DATA FOR PROCESSING START
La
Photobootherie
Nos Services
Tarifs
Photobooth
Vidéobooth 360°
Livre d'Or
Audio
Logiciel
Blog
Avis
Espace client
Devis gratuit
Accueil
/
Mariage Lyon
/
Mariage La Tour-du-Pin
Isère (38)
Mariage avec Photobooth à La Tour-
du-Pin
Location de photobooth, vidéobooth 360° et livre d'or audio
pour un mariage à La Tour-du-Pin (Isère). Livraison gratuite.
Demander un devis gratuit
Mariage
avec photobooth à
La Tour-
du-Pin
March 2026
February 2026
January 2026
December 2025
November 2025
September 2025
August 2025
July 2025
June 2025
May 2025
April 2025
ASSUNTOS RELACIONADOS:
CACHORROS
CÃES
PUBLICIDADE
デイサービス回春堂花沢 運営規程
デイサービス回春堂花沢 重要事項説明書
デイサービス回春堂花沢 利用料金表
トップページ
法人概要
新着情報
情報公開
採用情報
DATA FOR PROCESSING END
TASK PROMPT. Could you filter the entries above for lines holding the string "Tour" and copy them?

TASK RESULT.
Mariage La Tour-du-Pin
Mariage avec Photobooth à La Tour-
pour un mariage à La Tour-du-Pin (Isère). Livraison gratuite.
La Tour-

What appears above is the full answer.